Dataset entries:
________________

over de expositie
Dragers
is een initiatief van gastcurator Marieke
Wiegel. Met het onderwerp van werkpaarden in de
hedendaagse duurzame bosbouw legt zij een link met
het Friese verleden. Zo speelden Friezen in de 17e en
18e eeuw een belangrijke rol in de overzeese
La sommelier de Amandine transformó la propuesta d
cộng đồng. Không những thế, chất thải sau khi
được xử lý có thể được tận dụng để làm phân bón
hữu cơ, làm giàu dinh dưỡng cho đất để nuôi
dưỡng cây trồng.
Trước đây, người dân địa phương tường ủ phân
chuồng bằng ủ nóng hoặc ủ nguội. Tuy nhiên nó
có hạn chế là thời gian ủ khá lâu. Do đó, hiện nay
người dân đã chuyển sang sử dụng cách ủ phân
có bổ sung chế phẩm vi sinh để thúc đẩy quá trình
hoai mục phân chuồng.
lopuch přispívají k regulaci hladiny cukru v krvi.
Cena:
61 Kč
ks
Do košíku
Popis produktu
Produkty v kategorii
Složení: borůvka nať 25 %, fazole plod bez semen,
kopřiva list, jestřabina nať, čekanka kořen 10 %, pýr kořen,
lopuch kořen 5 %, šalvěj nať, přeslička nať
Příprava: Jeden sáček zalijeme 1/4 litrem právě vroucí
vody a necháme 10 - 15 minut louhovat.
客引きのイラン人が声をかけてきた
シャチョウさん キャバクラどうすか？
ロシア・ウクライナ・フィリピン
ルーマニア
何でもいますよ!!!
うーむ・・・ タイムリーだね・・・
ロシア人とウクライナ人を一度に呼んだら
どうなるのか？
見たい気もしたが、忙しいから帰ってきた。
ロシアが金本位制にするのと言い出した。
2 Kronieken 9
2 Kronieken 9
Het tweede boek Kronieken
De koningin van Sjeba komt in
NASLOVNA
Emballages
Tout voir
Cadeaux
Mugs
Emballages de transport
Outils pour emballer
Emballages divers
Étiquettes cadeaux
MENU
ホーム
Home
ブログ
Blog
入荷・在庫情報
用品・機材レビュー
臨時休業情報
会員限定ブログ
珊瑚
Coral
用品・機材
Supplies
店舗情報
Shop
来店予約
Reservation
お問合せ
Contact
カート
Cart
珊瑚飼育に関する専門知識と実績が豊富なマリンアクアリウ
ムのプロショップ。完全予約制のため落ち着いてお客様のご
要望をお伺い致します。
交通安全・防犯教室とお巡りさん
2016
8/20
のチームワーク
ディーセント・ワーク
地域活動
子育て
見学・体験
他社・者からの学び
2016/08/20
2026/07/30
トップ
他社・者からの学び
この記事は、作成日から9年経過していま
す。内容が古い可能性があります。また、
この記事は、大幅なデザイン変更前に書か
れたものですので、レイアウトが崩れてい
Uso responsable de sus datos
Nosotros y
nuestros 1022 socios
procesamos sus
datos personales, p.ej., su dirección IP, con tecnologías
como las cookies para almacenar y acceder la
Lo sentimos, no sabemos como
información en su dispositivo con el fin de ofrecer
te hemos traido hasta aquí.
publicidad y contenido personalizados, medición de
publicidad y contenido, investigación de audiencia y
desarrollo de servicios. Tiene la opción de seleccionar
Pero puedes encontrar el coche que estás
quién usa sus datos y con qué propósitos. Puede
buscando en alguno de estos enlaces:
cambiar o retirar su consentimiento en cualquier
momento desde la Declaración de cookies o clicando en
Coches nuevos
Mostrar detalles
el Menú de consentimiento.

________________

* _WHAT THE EXERCISE ASKS_: Print all the data exactly.

* _TASK RESPONSE_:
over de expositie
Dragers
is een initiatief van gastcurator Marieke
Wiegel. Met het onderwerp van werkpaarden in de
hedendaagse duurzame bosbouw legt zij een link met
het Friese verleden. Zo speelden Friezen in de 17e en
18e eeuw een belangrijke rol in de overzeese
La sommelier de Amandine transformó la propuesta d
cộng đồng. Không những thế, chất thải sau khi
được xử lý có thể được tận dụng để làm phân bón
hữu cơ, làm giàu dinh dưỡng cho đất để nuôi
dưỡng cây trồng.
Trước đây, người dân địa phương tường ủ phân
chuồng bằng ủ nóng hoặc ủ nguội. Tuy nhiên nó
có hạn chế là thời gian ủ khá lâu. Do đó, hiện nay
người dân đã chuyển sang sử dụng cách ủ phân
có bổ sung chế phẩm vi sinh để thúc đẩy quá trình
hoai mục phân chuồng.
lopuch přispívají k regulaci hladiny cukru v krvi.
Cena:
61 Kč
ks
Do košíku
Popis produktu
Produkty v kategorii
Složení: borůvka nať 25 %, fazole plod bez semen,
kopřiva list, jestřabina nať, čekanka kořen 10 %, pýr kořen,
lopuch kořen 5 %, šalvěj nať, přeslička nať
Příprava: Jeden sáček zalijeme 1/4 litrem právě vroucí
vody a necháme 10 - 15 minut louhovat.
客引きのイラン人が声をかけてきた
シャチョウさん キャバクラどうすか？
ロシア・ウクライナ・フィリピン
ルーマニア
何でもいますよ!!!
うーむ・・・ タイムリーだね・・・
ロシア人とウクライナ人を一度に呼んだら
どうなるのか？
見たい気もしたが、忙しいから帰ってきた。
ロシアが金本位制にするのと言い出した。
2 Kronieken 9
2 Kronieken 9
Het tweede boek Kronieken
De koningin van Sjeba komt in
NASLOVNA
Emballages
Tout voir
Cadeaux
Mugs
Emballages de transport
Outils pour emballer
Emballages divers
Étiquettes cadeaux
MENU
ホーム
Home
ブログ
Blog
入荷・在庫情報
用品・機材レビュー
臨時休業情報
会員限定ブログ
珊瑚
Coral
用品・機材
Supplies
店舗情報
Shop
来店予約
Reservation
お問合せ
Contact
カート
Cart
珊瑚飼育に関する専門知識と実績が豊富なマリンアクアリウ
ムのプロショップ。完全予約制のため落ち着いてお客様のご
要望をお伺い致します。
交通安全・防犯教室とお巡りさん
2016
8/20
のチームワーク
ディーセント・ワーク
地域活動
子育て
見学・体験
他社・者からの学び
2016/08/20
2026/07/30
トップ
他社・者からの学び
この記事は、作成日から9年経過していま
す。内容が古い可能性があります。また、
この記事は、大幅なデザイン変更前に書か
れたものですので、レイアウトが崩れてい
Uso responsable de sus datos
Nosotros y
nuestros 1022 socios
procesamos sus
datos personales, p.ej., su dirección IP, con tecnologías
como las cookies para almacenar y acceder la
Lo sentimos, no sabemos como
información en su dispositivo con el fin de ofrecer
te hemos traido hasta aquí.
publicidad y contenido personalizados, medición de
publicidad y contenido, investigación de audiencia y
desarrollo de servicios. Tiene la opción de seleccionar
Pero puedes encontrar el coche que estás
quién usa sus datos y con qué propósitos. Puede
buscando en alguno de estos enlaces:
cambiar o retirar su consentimiento en cualquier
momento desde la Declaración de cookies o clicando en
Coches nuevos
Mostrar detalles
el Menú de consentimiento.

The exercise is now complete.